Radcliffe Tower

SOURCE - what seems like a newspaper cutting from Radcliffe Library, no date or newspaper name visible


There are few older buildings in the North of England than Radcliffe Tower.

For centuries before the Norman Conquest, Radcliffe, Redcleeve, or Redcliffe Tower, was known and the Radcliffe family were the leading force in this country. In the Domesday Survey only three other places are named in the Hundred of Salford - Manchester, Ordsall, and Rochdale.

Radcliffe originally included Bury, Elton, and Lower Tottington. It was a scattreed manor - Radcliffe, Brieghtmet, Little Bolton, Hermston. The Lord of the Manor was the direct vassal of the King. In 1189 Henry de Radcliffe was witness to a deed of gift of land to the priory of Burscough.

The original Radcliffe Tower was built long before the structure, the ruins of which are in our midst today. The Tower was standing in 1189 and King Henry IV gave a subsequent lord of the manor James de Radcliffe permission to rebuild it in 1403. If he was of the same race as his forebears, he was a Saxon or a Dane.

In addition to the Manor of Radcliffe, he held land in Edgeworth and Little Lever. The estate included Edgeworth, Entwistle, and Quarlton, all in the parish of Bolton-le-Moors.

Richard, the son of Robert de Radcliffe, succeeded his father in 1282, holding the eighth of a "fee" in Radcliffe of the Earl of Lancaster. He accompanied Edward I on his conquest of Scotland. The King gave to him a "grant of free warren in his demesne lands in Radcliffe and Quarandon (i.e. Quarrlton), situate on the south-west of the Parish of Holcombe". This grant is dated from Strevelin 32nd, Edward First, 1304. We may assume this was a reward for his services.

The Royal demesne lands were considerable and the shooting rights were not confined to the hare, pheasant, or partridge, but the larger game, the red deer and the boar, not ommitting the fox and wolf.

These rights extended to Little Bolton, Turton, Edgeworth, and Entwistle, which embrace the district now covered by the Holcombe Harriers, the oldest hunt in England.

The Hall of Radcliffe Tower is the reputed scene of Lady Isabella's Tragedy. Fair Isabella was the only daughter and child of Lord Thoams, whose figurea are graven on the chancel tomb in the old church near by.

Adam de Radcliffe (lord of the manor 1223 to 1269) in 1246, was summoned for digging for minerals, "minera", eight years after the licence was given to the people of Newcastle to dig for coal.

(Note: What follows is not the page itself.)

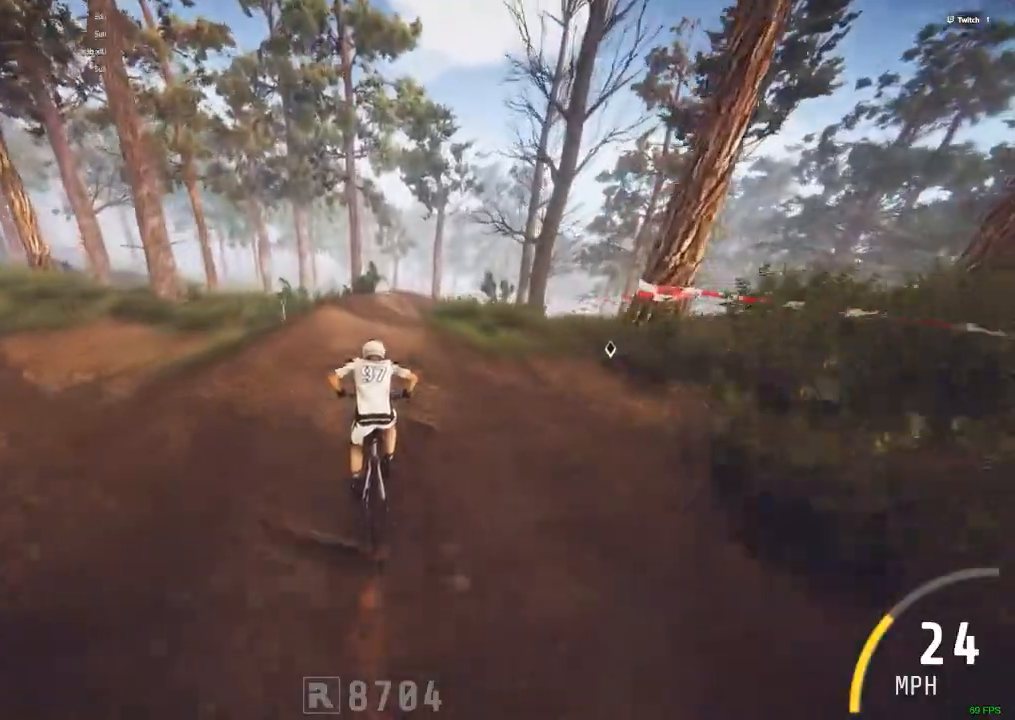
{"keys": ["alt_r"], "mouse": [], "events": []}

This endeavour to discover coal is the most interesting fact, not only in the history of Radcliffe, but of Lancashire, in view of what a motive power coal has since become to industry. Little did Adam de Radcliffe dream of the power that lay in that black mineral.

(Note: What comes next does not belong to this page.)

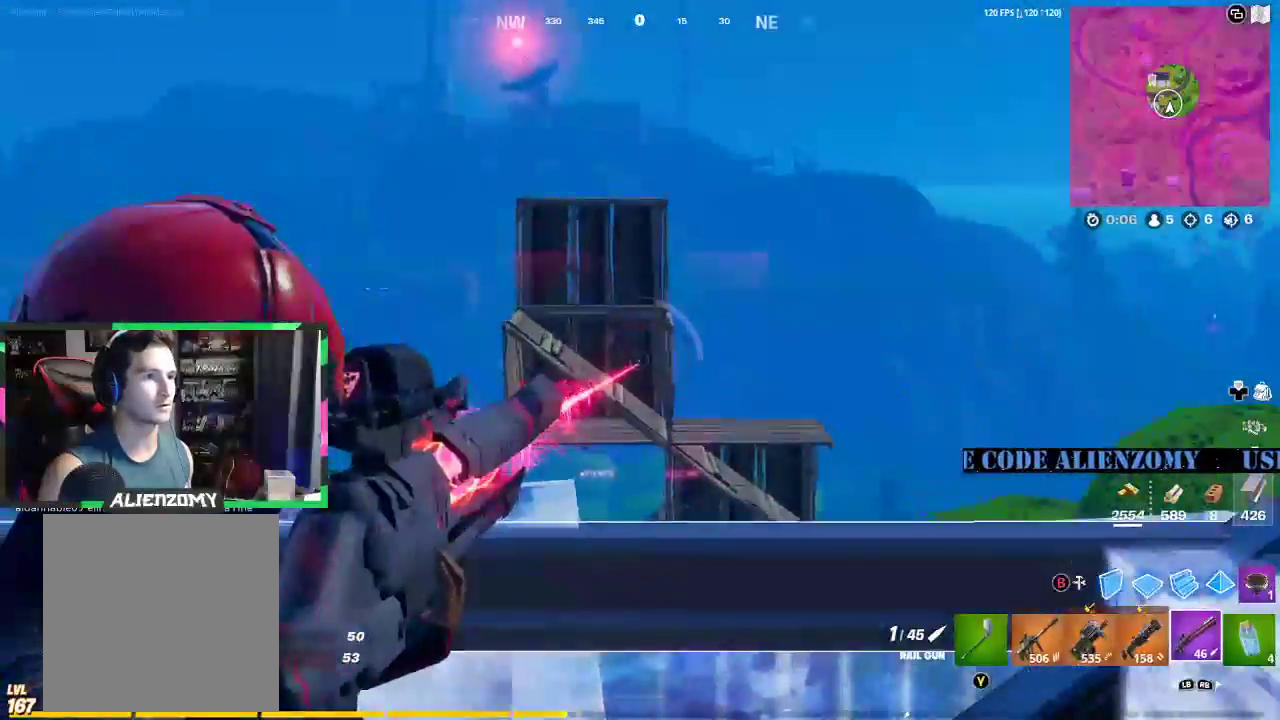
Gameplay with a controller (Xbox layout); each line is a JSON object with the inputs held at the frame after it. "events" lists button and stick changes between this image and that frame as [ms after this image, input, new state], when the widget could be followed in between.
{"buttons": [], "left_stick": "down-left", "right_stick": "center", "events": [[62, "left_stick", "right"], [438, "L2", "up"], [479, "R2", "up"], [500, "left_stick", "down-left"]]}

He began his search by digging on land in Little Lever, which bordered on that of his kinsman. This caused a dispute in law.

In 1333 Richard succeded his father, William, and for a short period was patron of the livings of Radcliffe and Prestwich. In 1358 Richard was High Sheriff of Lancashire.

The tower was then a hall of stone (reputedly with two towers). The Hall and Tower were apparently well maintained till the sixteenth century, when, the Radcliffe family (now the Earls of Sussex) sold the manor and its estates to Richard Ashton in 1561. he was Lord of the Manor of Middleton. The Tower was occupied by members of the Ashton family for the next two hundred years.

In 1765, the Ashton estates were divided between two daughters. One married Sir Thomas de Egerton, of Heaton Park, who became Lord Grey de Wilton, and the manor of Radcliffe was her share. The family resided at Prestwich, and the Tower became neglected.


Sir Alexander Radcliffe of Ordsall, was an active Roayalist at the seige of Manchester. He was decended from Sir John Radcliffe of radcliffe Tower, who married Joan, daughter of Sir Robert Holland, and sister of Thomas, Earl of Kent, the husband of Joan Plantagenet, who afterwards became the wife of Edward the Black Prince.

Thus Sir John was seated at Ordsall as early as 1302, and his decendants continued there for more than three and a half centuries.

The last of the family who occupied the ancestral home was Sir Alexander, who died at Stoke in 1669, when the Ordsall line became extinct, and the whole estate passed into the hands of the Birch's of Ardwick.


In the year 1800 the ruin was visited by Dr.Whittaker, the historian.

The hall was then intact, and judging from an engraving, the roof was in good condition. It shows Radcliffe Hall as he saw it. The noble hall was 43 feet in length by 26 to 28 feet in width.

The principals which supported the roof were the most curious specimens of woodwork he had ever seen.

The broadest timbers were 2ft 7in by 10in. The walls were finished at the square by a moulded cornice of oak. The Tower is of early Norman architecture. A massive plinth encircles the tower. The walls are 5ft 3in thick and the internal measurements are 40ft by 18ft.